しかし、ほんとうに内気は困りものなのでしょうか。さきほどの表にもみるように、内気は、反面、思慮深いというような良い特性をも件っています。非社交的といえば聞こえは悪いが、自立的な人というと良く聞こえます。のみならず、いろいろな研究によると、内向的な子供は素直で躾やすいが、反対に、外向的な子供は、なかなか躾にのらず手数がかかるというデータもあります。社交的だからといって、一概に良いとばかり考えるのは大きな間違いです。
ようするに一つ一つの特徴をばらばらにして、良いとか悪いとかいってみても始まりません。それらは、子供の個性です。問題は、むしろ、各々の個性がどれだけ生産的に活用されているかにあります。
内気が、依存性とかわがままなどと結びつくような育て方をしたら、いわゆる、ひっこみじあんの内弁慶といった子供ができてしまいます。これは、内気が困った方向に作用する例です。しかし、内気と知的な関心とが結びつくように育てることができれば、まじめで考え深い子が生まれてくるでしょう。
このように、一つ一つの特徴を問題にするのではなくて、それらがどんなふうに組み合わさって、全体としてどんな性格ができ上っているかを考えるほうが大切です。
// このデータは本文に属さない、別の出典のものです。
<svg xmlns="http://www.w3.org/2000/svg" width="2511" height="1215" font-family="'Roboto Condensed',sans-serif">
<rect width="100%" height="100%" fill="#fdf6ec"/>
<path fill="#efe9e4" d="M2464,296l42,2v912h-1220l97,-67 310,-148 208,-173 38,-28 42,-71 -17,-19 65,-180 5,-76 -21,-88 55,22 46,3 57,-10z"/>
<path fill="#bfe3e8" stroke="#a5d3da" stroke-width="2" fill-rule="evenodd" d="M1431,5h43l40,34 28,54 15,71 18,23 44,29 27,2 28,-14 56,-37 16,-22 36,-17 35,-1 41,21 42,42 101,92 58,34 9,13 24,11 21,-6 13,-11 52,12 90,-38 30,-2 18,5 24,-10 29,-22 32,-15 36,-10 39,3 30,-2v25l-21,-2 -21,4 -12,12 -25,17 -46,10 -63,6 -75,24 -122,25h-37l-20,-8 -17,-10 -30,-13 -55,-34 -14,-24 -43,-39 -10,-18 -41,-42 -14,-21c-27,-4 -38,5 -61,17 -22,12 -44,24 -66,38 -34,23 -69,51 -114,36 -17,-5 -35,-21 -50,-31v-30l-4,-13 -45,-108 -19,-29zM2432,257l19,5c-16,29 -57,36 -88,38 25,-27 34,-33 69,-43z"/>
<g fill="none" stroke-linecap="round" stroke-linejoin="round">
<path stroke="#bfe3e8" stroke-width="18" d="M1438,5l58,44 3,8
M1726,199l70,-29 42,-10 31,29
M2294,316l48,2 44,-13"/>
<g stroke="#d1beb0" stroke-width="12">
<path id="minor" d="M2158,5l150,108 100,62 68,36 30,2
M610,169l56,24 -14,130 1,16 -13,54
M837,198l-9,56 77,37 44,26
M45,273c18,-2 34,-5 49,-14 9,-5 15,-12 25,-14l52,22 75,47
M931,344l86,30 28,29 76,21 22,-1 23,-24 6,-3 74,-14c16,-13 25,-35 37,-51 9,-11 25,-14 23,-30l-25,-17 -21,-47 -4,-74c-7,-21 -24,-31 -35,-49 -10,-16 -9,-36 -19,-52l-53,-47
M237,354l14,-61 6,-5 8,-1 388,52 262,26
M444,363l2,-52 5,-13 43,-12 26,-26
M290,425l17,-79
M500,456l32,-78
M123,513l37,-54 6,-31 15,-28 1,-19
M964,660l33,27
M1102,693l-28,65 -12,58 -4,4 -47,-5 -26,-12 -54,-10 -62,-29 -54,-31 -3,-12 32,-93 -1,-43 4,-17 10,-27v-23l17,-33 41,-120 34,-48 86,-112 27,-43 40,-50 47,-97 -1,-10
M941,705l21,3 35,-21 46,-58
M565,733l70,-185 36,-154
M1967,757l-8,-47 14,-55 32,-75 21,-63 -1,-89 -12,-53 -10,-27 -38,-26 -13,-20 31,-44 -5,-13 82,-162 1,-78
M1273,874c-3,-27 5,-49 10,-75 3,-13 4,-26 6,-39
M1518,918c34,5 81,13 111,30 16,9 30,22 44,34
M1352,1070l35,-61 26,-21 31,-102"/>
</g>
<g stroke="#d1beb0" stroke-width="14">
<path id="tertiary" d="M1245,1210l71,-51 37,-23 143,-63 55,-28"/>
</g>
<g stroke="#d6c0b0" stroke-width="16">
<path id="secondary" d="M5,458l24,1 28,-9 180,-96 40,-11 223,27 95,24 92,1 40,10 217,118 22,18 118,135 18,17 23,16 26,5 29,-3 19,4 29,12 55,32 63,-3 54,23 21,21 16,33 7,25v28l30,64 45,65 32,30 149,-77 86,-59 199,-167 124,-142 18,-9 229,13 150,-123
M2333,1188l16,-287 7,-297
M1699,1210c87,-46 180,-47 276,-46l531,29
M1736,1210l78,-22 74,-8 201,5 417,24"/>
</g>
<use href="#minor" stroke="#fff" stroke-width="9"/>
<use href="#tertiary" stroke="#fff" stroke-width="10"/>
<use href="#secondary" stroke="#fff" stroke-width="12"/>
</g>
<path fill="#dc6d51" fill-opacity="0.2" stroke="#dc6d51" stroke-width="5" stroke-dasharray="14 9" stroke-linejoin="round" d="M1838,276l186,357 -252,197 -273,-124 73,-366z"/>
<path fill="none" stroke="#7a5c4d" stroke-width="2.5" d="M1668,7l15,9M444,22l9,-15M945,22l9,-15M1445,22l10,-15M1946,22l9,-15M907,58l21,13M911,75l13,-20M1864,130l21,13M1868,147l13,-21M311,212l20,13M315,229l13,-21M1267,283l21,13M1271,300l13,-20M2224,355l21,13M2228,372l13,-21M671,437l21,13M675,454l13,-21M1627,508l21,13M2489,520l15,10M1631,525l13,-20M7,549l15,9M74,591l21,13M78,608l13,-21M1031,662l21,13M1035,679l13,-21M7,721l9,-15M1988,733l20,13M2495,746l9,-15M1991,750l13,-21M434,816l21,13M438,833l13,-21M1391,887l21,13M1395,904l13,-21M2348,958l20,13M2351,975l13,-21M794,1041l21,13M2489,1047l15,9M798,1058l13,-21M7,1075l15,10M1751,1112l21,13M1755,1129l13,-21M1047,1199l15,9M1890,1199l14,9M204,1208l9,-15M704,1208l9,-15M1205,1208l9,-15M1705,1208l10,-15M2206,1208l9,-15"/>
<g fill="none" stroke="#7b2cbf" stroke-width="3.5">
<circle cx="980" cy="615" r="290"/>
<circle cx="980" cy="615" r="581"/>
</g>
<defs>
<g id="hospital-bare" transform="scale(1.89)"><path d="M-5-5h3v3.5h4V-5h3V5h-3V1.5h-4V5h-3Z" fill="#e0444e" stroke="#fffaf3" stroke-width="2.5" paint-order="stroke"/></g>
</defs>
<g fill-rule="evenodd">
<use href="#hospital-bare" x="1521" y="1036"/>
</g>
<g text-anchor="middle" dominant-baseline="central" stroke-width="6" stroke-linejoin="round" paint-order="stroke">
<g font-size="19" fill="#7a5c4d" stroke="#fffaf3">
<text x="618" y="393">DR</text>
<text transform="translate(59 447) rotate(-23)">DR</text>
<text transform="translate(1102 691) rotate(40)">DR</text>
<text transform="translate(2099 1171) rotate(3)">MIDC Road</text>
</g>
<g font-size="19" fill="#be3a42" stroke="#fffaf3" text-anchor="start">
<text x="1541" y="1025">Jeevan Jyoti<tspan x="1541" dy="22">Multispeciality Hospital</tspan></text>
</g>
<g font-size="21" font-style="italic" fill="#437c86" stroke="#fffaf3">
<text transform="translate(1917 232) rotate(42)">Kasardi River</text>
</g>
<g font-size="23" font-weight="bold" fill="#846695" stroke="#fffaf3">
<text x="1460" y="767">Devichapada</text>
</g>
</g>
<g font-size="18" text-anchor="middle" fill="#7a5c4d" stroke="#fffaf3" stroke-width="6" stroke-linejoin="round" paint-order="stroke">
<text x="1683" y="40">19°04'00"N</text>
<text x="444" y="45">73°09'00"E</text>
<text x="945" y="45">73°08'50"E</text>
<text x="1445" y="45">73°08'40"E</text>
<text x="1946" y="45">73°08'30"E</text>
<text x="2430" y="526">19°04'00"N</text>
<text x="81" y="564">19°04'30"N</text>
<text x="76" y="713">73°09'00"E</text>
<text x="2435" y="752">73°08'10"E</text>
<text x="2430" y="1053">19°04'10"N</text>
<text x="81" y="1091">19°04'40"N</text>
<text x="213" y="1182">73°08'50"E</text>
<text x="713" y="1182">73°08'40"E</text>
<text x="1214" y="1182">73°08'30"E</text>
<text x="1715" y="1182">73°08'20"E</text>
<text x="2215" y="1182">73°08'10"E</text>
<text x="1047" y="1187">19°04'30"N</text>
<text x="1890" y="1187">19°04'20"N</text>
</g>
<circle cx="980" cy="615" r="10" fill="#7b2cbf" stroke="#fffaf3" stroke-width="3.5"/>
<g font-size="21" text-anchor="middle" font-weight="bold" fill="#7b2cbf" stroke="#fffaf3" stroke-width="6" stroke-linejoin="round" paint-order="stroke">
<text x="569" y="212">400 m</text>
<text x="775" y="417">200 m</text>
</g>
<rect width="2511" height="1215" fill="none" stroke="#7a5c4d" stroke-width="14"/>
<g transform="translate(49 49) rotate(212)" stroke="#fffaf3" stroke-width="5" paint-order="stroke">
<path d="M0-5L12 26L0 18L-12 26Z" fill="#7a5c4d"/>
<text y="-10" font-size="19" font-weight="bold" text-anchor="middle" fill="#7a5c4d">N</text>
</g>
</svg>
また、わが子の個性のうち、良いところを最大限に認めてやり、それを活かすような結びつきを考えることが大切なのではないでしょうか。
本問の場合は、いわゆる女の子らしいおとなしい性格をと望んでいられるようです。親が、それがいちばん好ましいと考えるのなら、そのような指導方針をとることはむろん結構です。
しかし、女の子だからともかくおとなしくしておきさえすれば無難だという気持がどこかにあるのなら、必ずしも賛成はできません。社会的標準にあわせていくことも最低限度必要ではありますが、しかし、豊かな個性を育てあげていくことのほうが、もっと望ましいことのように思われるからです。